At about half-time we had to had back to our meet-up point before getting back on the buses and beginning our slow journey to the stadium on the outskirts. On the bus we were dished out with our tickets and told in no uncertain terms to take good care of them as one of the guys on an earlier trip had stuck it in his back pocket and it's been nicked before he reached the stadium.

We were parked a long way out and had to make our way across several car parks, along a street, through some woods and finally over what looked like a playing field to reach the recently rebuilt ground. We got there about 2 hours early. We made our way through the security check point, where we had to empty our pockets (we were told to only take in what we needed as the more we had the longer it would take), then to the turnstile where they slotted our ticket in and verified it was real.

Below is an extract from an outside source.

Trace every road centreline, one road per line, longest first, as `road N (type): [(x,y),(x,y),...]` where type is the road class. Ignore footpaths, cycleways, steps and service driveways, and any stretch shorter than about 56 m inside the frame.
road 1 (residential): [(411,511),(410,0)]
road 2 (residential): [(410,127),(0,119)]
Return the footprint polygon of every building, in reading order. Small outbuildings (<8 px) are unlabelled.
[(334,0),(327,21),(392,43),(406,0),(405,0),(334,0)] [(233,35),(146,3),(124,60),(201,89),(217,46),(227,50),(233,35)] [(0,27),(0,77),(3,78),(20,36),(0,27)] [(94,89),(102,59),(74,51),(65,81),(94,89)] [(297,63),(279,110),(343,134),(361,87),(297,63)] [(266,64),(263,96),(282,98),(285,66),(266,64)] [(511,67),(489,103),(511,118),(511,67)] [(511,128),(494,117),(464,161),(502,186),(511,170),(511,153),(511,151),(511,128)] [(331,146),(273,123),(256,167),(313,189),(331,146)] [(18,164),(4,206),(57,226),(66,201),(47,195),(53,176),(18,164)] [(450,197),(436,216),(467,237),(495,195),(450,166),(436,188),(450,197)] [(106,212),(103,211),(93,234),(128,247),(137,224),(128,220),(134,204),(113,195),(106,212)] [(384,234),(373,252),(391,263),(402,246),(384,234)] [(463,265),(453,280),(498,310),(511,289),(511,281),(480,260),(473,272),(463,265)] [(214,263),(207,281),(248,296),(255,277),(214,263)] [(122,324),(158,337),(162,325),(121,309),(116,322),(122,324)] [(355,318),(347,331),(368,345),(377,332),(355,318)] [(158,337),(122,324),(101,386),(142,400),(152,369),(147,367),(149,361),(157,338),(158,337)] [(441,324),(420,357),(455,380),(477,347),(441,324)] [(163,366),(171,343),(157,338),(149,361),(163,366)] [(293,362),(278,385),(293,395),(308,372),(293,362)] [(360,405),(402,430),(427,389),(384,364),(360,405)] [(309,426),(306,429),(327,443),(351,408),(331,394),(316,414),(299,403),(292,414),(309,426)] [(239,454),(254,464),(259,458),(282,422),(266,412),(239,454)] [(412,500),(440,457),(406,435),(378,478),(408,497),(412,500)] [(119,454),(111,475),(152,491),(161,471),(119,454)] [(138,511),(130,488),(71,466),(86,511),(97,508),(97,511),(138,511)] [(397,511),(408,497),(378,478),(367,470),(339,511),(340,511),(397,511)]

Once inside we found a programme seller (none outside the ground, which is unusual) and then a refreshment stand where the choice was decidedly limited compared to a normal game (five foods, including unshelled peanuts, popcorn and German sausage in a small round bun, so it stuck out either end and only Budweiser beer -- which had caused uproar amongst Germans, who are somewhat keen on their beer -- and Coca-Cola brand soft drinks as official sponsors). The line was going down smoothly until the guys in front of us asked for a reciept (Why?), which proved a task and cause the till to jam, so we had to go around the other side and queue again. We were entertained by a bunch of guys behind who were yelling at their mate Kev (who looked a bit like Mark Lawrenson with his 'tache) in another queue, especially when the TV screens showing shots of the fans showed someone who looked just like Kev ("Hey, Kev, you're on the telly!"). The funniest stuff was reserved for the frothy beer. Germans, like the Dutch, prefer smaller glasses with a lot of head, in England we drink almost exclusively from pint glasses, and it's filled to within a few millimetres of the top. One of the guys in front had a glass that was half full, literally half beer, half froth. He asked for it to be topped up and they moved it to within an inch of the top, on a small glass that's a lot missing. Needless to say the lads behind we making them the butt of many jokes. We left the queue and heard the phrase "Yeah, I'll have four of them frothy beers, love."

Anthems and PhotosThe stadium has only recently been built and it was spotlessly clean, even the toilets were okay, which at a football match is almost unheard of. We had reasonable seats in one corner on the second tier. As it happens, some of the English FA were seated along from us, and so was Malcolm Glazier (owner of Man Utd). One of the guys got him to sign his ticket, which he'd already got signed by Arsene Wenger (Arsenal boss), Gerard Houllier (ex-Liverpool boss) and Paul Jewell (Wigan boss) who he ran into at the refreshment stand!

The atmosphere was fantastic (which was a good thing as crowd separation was a myth, although there was probably 70% England fans, there were plenty of Germans and Swedish fans in pockets amongst them). All the English songs came out and we were signing so loud at the national anthem even the Swedish fans a couple of rows in front were impressed.

The game was going well but letting in the two soft goals drove all the England fans mad, and while were directly on the goal line at one end, three of the four goals were scored at the other end, although we did get to see Gerrard put in his header.

All in all it was a cracking night, both sets of fans were well behaved and giving their all in support of the team and even though we were there on a corporate ticket, the number of which in comparison to the number of tickets real fans are allocated is garnering some press attention.

3 Comments

  1. sporty muslimah

    Awesome!!

  2. Jens

    Hi, nice story ;-)

    The beer you drank in Cologne was the typical local beer called Koelsch. It's served in little 0,2 litre glasses.
    In Bavaria you would have been drinking Bavarian beer from 1 litre mugs.
    In the rest of Germany you have been offered a normal Pils beer which is normally served in 0,4 oder 0,5 litre glasses.

  3. Lee

    It wasn't Koelsch, it was something beginning with F I think, Fuhr or something. I have to say we were all expecting huge steins of beers, but it was probably a good idea we didn't get them.